• _DIRECTIVE_: Although the records contain pictures, none belong in the copy: restate word for word only the lines from the one with "respectively. An aqueous solution" through the one with "and require no", both included.

*** ENTRIES SHOWN ***

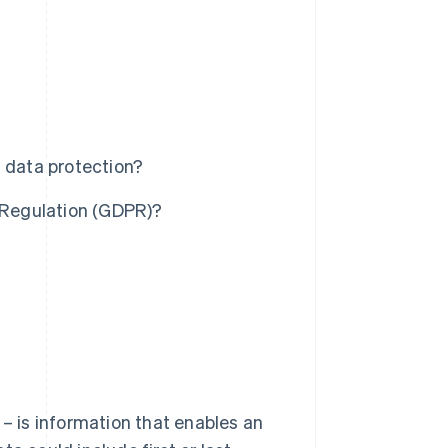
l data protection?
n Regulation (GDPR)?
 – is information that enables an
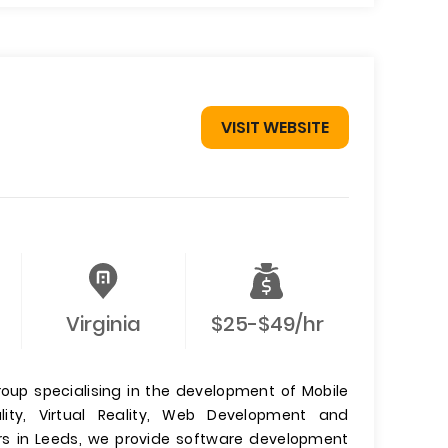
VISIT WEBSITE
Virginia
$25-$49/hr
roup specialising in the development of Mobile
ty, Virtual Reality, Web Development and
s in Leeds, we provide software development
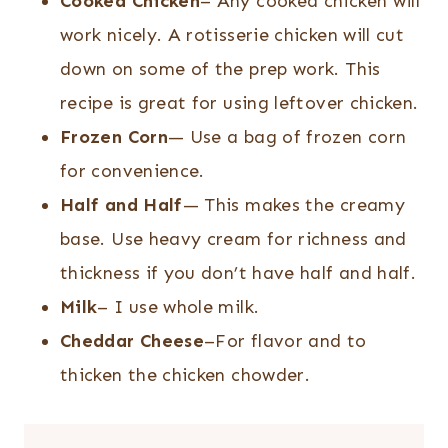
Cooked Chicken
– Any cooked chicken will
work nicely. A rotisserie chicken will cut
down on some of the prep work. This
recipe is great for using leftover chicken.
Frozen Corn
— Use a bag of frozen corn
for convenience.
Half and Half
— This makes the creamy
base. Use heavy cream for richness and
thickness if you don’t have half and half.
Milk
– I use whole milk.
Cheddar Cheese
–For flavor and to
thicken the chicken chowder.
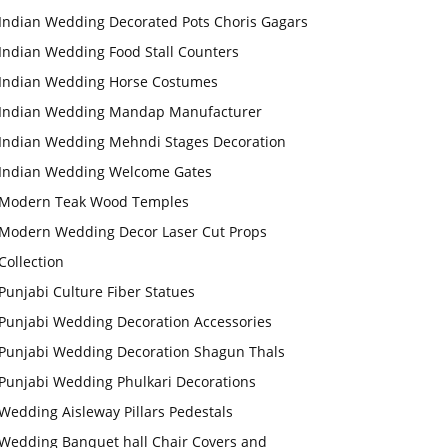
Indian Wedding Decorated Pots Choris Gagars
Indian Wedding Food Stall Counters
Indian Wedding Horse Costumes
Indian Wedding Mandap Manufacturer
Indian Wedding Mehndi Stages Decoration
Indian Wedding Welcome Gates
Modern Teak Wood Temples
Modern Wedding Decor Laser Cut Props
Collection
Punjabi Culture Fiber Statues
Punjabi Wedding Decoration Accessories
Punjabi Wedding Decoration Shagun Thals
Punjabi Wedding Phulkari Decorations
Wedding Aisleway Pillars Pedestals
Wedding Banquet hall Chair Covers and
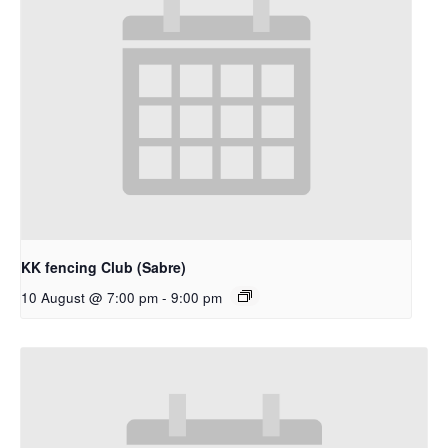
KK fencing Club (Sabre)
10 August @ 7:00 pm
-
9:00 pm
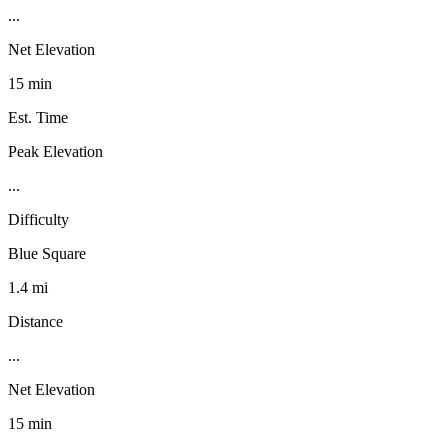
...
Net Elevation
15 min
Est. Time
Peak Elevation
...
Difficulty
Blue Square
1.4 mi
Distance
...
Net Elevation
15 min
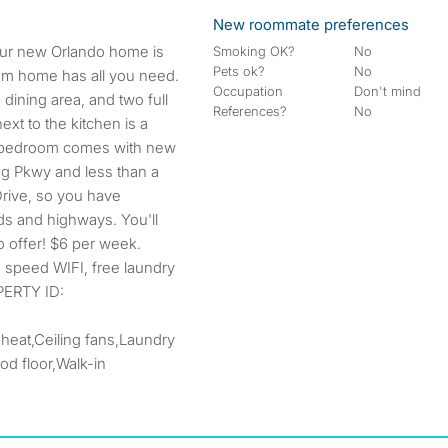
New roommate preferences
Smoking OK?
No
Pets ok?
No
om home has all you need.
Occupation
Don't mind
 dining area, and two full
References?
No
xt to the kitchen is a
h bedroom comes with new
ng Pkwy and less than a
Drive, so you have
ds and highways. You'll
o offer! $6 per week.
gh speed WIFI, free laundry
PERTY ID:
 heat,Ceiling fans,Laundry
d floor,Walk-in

*** End of ENTRIES SHOWN ***
*** ENTRIES SHOWN ***

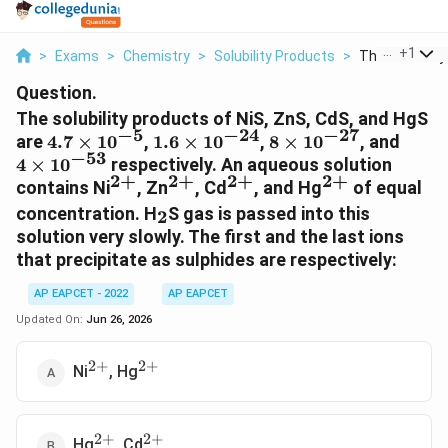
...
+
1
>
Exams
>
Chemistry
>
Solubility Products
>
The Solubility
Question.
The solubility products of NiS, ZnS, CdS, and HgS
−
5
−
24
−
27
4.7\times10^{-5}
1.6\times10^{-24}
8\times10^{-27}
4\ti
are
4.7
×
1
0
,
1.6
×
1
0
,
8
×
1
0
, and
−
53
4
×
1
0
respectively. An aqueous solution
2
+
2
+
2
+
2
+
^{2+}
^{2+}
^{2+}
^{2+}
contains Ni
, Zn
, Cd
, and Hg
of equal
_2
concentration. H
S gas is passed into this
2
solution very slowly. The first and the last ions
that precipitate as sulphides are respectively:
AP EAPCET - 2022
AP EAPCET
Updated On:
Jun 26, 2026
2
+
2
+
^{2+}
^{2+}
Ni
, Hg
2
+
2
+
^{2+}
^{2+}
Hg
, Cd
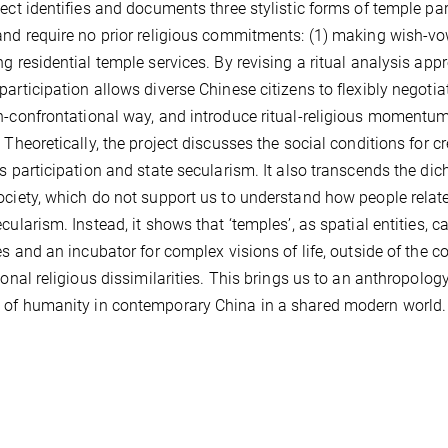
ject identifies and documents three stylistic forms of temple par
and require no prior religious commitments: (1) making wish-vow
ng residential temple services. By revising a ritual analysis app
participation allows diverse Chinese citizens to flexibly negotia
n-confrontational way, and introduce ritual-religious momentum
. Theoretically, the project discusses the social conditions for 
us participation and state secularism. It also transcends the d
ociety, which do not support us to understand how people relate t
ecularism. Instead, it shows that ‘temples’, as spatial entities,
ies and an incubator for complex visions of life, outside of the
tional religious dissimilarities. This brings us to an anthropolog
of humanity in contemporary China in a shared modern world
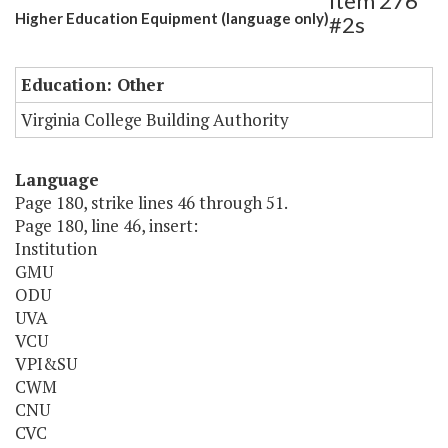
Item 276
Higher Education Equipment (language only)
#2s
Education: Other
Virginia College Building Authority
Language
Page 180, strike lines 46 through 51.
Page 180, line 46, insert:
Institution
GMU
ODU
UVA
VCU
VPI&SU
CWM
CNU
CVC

*** End of ENTRIES SHOWN ***
*** ENTRIES SHOWN ***

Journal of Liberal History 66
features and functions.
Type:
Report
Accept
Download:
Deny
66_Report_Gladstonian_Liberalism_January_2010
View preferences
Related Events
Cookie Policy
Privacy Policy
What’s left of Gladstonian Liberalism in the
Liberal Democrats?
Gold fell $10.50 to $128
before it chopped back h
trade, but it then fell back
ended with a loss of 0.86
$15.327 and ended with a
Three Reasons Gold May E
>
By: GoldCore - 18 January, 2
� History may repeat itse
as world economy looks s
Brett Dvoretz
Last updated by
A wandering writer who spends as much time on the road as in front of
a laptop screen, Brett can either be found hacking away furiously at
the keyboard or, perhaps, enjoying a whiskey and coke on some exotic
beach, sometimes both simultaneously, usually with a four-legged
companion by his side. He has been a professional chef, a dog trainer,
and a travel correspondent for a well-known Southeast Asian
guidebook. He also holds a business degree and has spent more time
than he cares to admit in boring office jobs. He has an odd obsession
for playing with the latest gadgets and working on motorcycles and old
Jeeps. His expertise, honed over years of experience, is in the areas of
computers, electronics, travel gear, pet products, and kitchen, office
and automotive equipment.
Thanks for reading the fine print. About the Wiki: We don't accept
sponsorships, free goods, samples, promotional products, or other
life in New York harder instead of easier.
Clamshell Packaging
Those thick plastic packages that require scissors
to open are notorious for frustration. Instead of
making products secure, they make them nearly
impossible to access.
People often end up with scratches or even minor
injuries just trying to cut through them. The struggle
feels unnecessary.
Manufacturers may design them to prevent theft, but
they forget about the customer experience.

*** End of ENTRIES SHOWN ***

• _EXPECTED ANSWER_:
respectively. An aqueous solution
2
+
2
+
2
+
2
+
^{2+}
^{2+}
^{2+}
^{2+}
contains Ni
, Zn
, Cd
, and Hg
of equal
_2
concentration. H
S gas is passed into this
2
solution very slowly. The first and the last ions
that precipitate as sulphides are respectively:
AP EAPCET - 2022
AP EAPCET
Updated On:
Jun 26, 2026
2
+
2
+
^{2+}
^{2+}
Ni
, Hg
2
+
2
+
^{2+}
^{2+}
Hg
, Cd
ject identifies and documents three stylistic forms of temple par
and require no prior religious commitments: (1) making wish-vow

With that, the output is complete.